In an email, Health Canada told The Current that all travellers entering the country must submit their travel information and quarantine plan electronically before boarding a flight to Canada. Travellers are also required to quarantine for 14 days upon arrival, during which they must complete daily self-assessments for COVID-19 symptoms.
"The Government of Canada makes approximately 4,000 live calls daily to returning [travellers] to promote and verify compliance with the Emergency Order requirements. Any traveller that does not receive a live agent call receives an automated call to verify compliance," Health Canada said.
"Individuals who contravene the mandatory isolation/quarantine requirements may be subject to a range of enforcement measures under the Quarantine Act, which include verbal and written warnings, fines, and arrests."
Mixed messaging on travel safety
Oksana Mashchak, an Edmonton-based travel advisor who has travelled during the pandemic, said the government's messaging around venturing outside the country has been contradictory.
While the government is telling people to avoid non-essential travel, Mashchak said, the country's top doctor has also said reports of COVID-19 transmission on flights are "extremely rare."
"You almost see it as a glimmer of hope," Mashchak said, explaining that she only decided to travel after hearing that news from Dr. Theresa Tam, and before the messaging around travel became as "stern" as it is today.
"But then when we go and see people [travel], even though we are being shown all these safety measures and [the] low risk … [travellers] are being shamed."
Health officials warn that passengers can still be exposed to COVID-19 while travelling in other countries, while on their way to or from airports, or while in the airport itself. Experts say being in enclosed spaces for prolonged periods of time, especially where physical distancing isn't always possible, can also increase the risk of transmitting COVID-19.

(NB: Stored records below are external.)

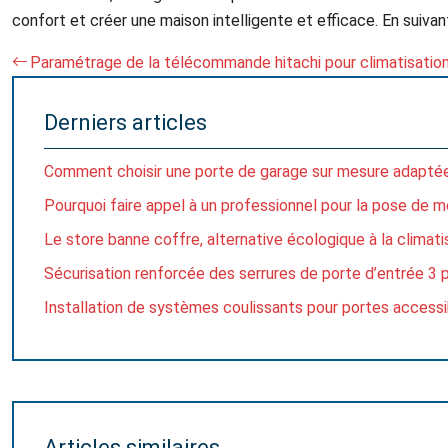
confort et créer une maison intelligente et efficace. En suiv
Paramétrage de la télécommande hitachi pour climatisatio
Derniers articles
Comment choisir une porte de garage sur mesure adaptée
Pourquoi faire appel à un professionnel pour la pose de m
Le store banne coffre, alternative écologique à la climati
Sécurisation renforcée des serrures de porte d’entrée 3 
Installation de systèmes coulissants pour portes acces
Articles similaires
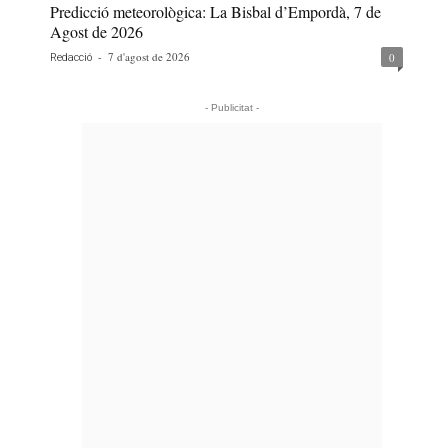
Predicció meteorològica: La Bisbal d’Empordà, 7 de
Agost de 2026
-
7 d'agost de 2026
0
Redacció
- Publicitat -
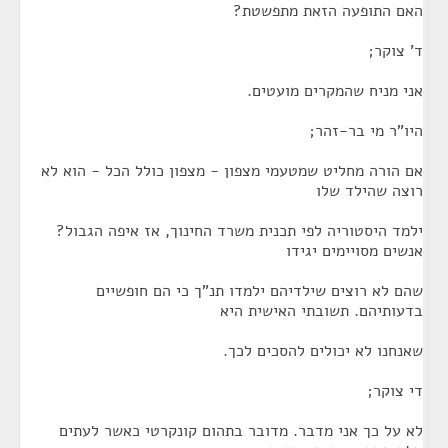
האם התופעה הזאת מתפשטת?
ד' צוקר;
אני מניח שהמקרים מועטים.
היו"ר מי בר-זהר;
אם הורה מחליט שמטעמי מצפון - מצפון כולל הכל - הוא לא
רוצה שהילד שלו
ילמד היסטוריה לפי תכנית משרד החינוך, אז איפה הגבול?
אנשים מסויימים יגידו
שהם לא רוצים שילדיהם ילמדו תנ"ך כי הם חופשיים
בדעותיהם. תשובתי האישית היא
שאנחנו לא יכולים להסכים לכך.
די צוקר;
לא על כך אני מדבר. מדובר בתהום קונקרטי כאשר לעתים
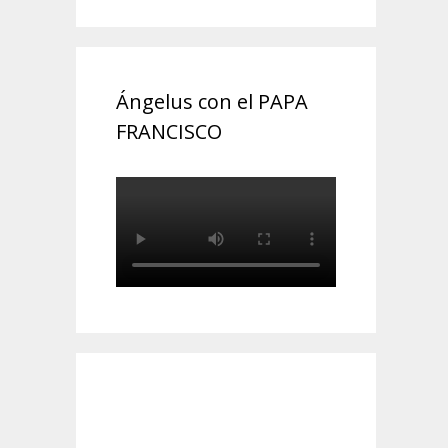
Ángelus con el PAPA
FRANCISCO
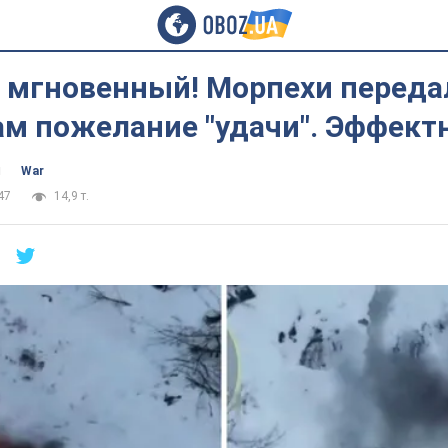
т мгновенный! Морпехи переда
ам пожелание "удачи". Эффект
ч
War
47
14,9 т.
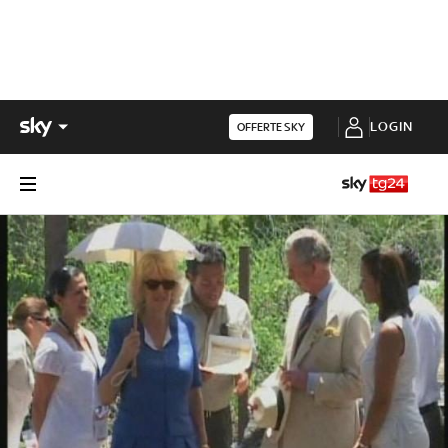
LOGIN
OFFERTE SKY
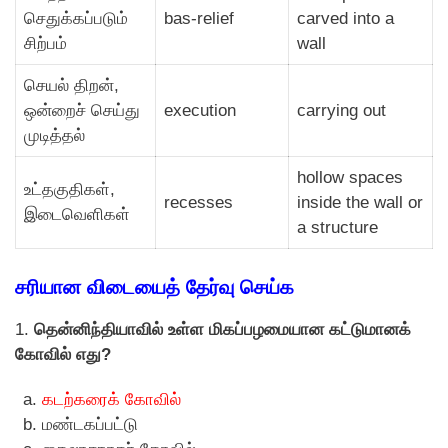
செதுக்கப்படும்
bas-relief
carved into a
சிற்பம்
wall
செயல் திறன்,
ஒன்றைச் செய்து
execution
carrying out
முடித்தல்
hollow spaces
உட்தகுதிகள்,
recesses
inside the wall or
இடைவெளிகள்
a structure
சரியான விடையைத் தேர்வு செய்க
1.
தென்னிந்தியாவில் உள்ள மிகப்பழமையான கட்டுமானக்
கோவில் எது?
கடற்கரைக் கோவில்
மண்டகப்பட்டு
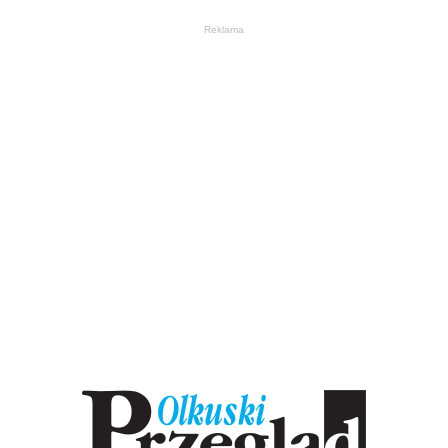
Reklama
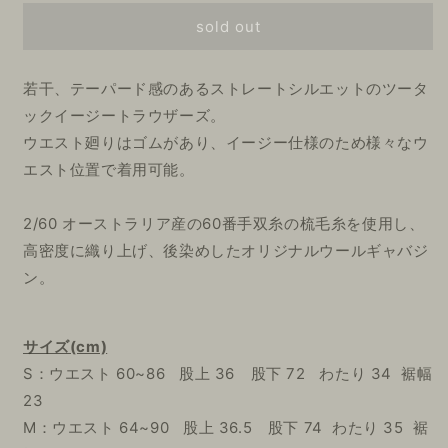
売
売
格
り
り
sold out
切
切
れ
れ
て
て
い
い
若干、テーパード感のあるストレートシルエットのツータ
る
る
か
か
ックイージートラウザーズ。
販
販
売
売
ウエスト廻りはゴムがあり、イージー仕様のため様々なウ
で
で
き
き
エスト位置で着用可能。
ま
ま
せ
せ
ん
ん
2/60 オーストラリア産の60番手双糸の梳毛糸を使用し、
高密度に織り上げ、後染めしたオリジナルウールギャバジ
ン。
サイズ(cm)
S：ウエスト 60~86 股上 36 股下 72 わたり 34 裾幅
23
M：ウエスト 64~90 股上 36.5 股下 74 わたり 35 裾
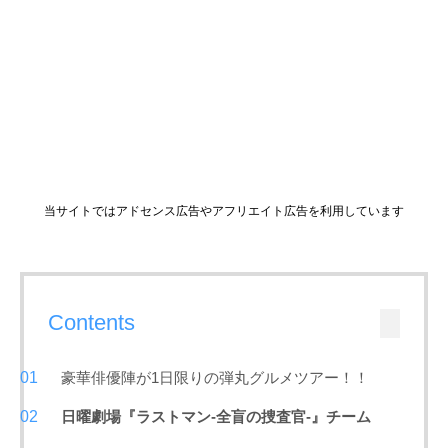
当サイトではアドセンス広告やアフリエイト広告を利用しています
Contents
豪華俳優陣が1日限りの弾丸グルメツアー！！
日曜劇場『ラストマン-全盲の捜査官-』チーム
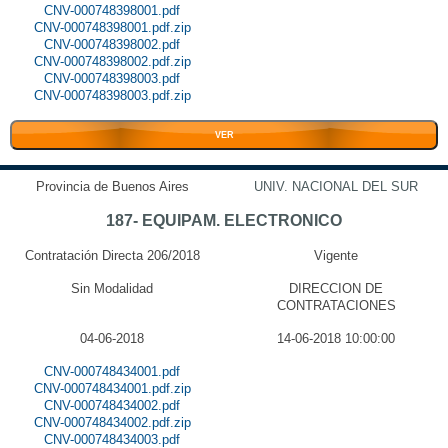
CNV-000748398001.pdf
CNV-000748398001.pdf.zip
CNV-000748398002.pdf
CNV-000748398002.pdf.zip
CNV-000748398003.pdf
CNV-000748398003.pdf.zip
VER
Provincia de Buenos Aires
UNIV. NACIONAL DEL SUR
187- EQUIPAM. ELECTRONICO
Contratación Directa 206/2018
Vigente
Sin Modalidad
DIRECCION DE
CONTRATACIONES
04-06-2018
14-06-2018 10:00:00
CNV-000748434001.pdf
CNV-000748434001.pdf.zip
CNV-000748434002.pdf
CNV-000748434002.pdf.zip
CNV-000748434003.pdf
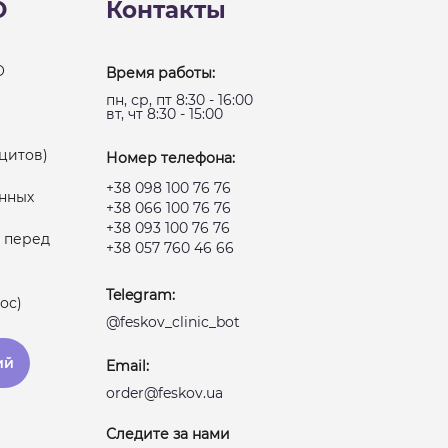
О
Контакты
О
Время работы:
пн, ср, пт 8:30 - 16:00
вт, чт 8:30 - 15:00
цитов)
Номер телефона:
+38 098 100 76 76
нных
+38 066 100 76 76
+38 093 100 76 76
 перед
+38 057 760 46 66
Telegram:
ос)
@feskov_clinic_bot
ий
Email:
order@feskov.ua
Следите за нами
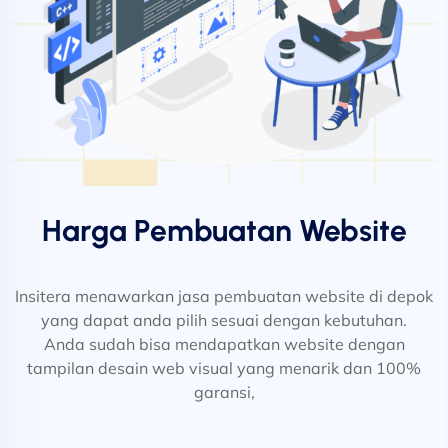
Harga Pembuatan Website
Insitera menawarkan jasa pembuatan website di depok
yang dapat anda pilih sesuai dengan kebutuhan.
Anda sudah bisa mendapatkan website dengan
tampilan desain web visual yang menarik dan 100%
garansi,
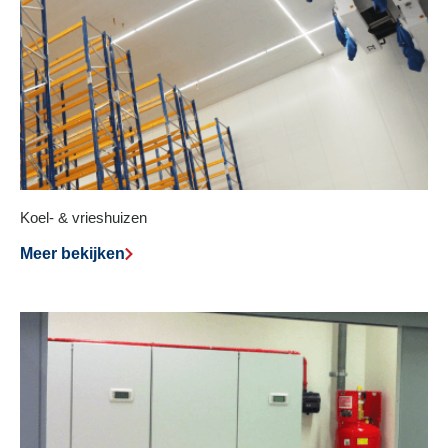
Koel- & vrieshuizen
Meer bekijken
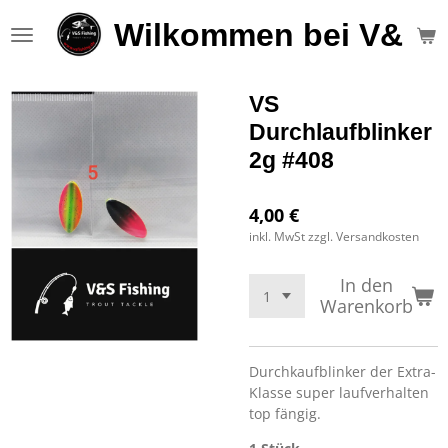
Zum
Wilkommen bei V&S F
Hauptinhalt
springen
VS
Durchlaufblinker
2g #408
4,00 €
inkl. MwSt zzgl. Versandkosten
In den
Warenkorb
Durchkaufblinker der Extra-
Klasse super laufverhalten
top fängig.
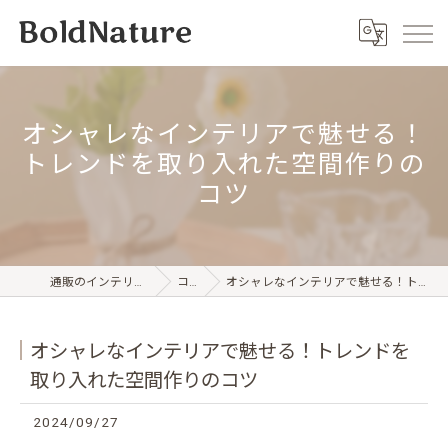
オシャレなインテリアで魅せる！
トレンドを取り入れた空間作りの
コツ
通販のインテリアならBold Nature
コラム
オシャレなインテリアで魅せる！トレンドを取り入れた空間作りのコツ
オシャレなインテリアで魅せる！トレンドを
取り入れた空間作りのコツ
2024/09/27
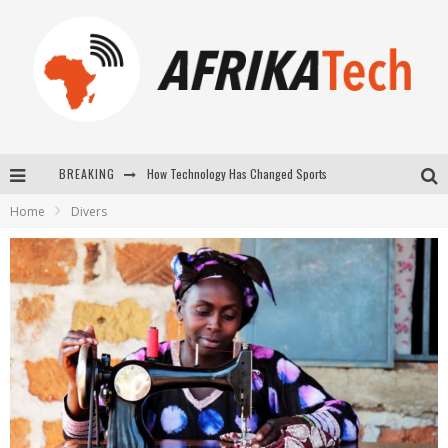
How Technology Has Changed Sports
BREAKING
E-COMMERCE: FOR TABASKI, AFRIMARKET AND LEBARA DELIVER SHEEP TO AFRICA VIA INTERNET
Home
Divers
La Révolution Silencieuse : Quand Les Entrepreneurs Africains Décident de ne Plus se Taire
New to online sports betting? Consider These Tips to Play Your First Online Sports Betting Successfully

According to the fall economic update, the federal government spent $1.4 billion helping Canadian airlines pay up to 75 per cent of employee wages during the pandemic.
But John Gradek, a former Air Canada executive and the co-ordinator of McGill University's aviation management program, said airlines have been "clamouring" for more direct support for the sector — and "the government has not done that specifically."
So, as public health officials try to convince the masses to play by their rules, cash-strapped airlines are trying to keep themselves afloat by enticing travellers, Gradek explained.
There's nothing illegal in what they're doing. The question is … is it ethical?- John Gradek, former Air Canada executive
"There's nothing illegal in what they're doing. The question is … is it ethical?" he said. "Their commercial strategies are basically the answer to that question. They're saying, since it's not illegal to fly, we'll still promote flying."
However, that strategy could be hindering airlines' ability to get federal funding, Gradek said.
"There [are] still some issues in terms of the aerospace and the airline industry really conforming to the directives of non-essential travel recommendations, that is causing the government to kind of say, 'Wait a second. We're not playing the same tune here,'" he explained.
"And I think the airline industry has got to tone down its processes of trying to stimulate travel at this point in time."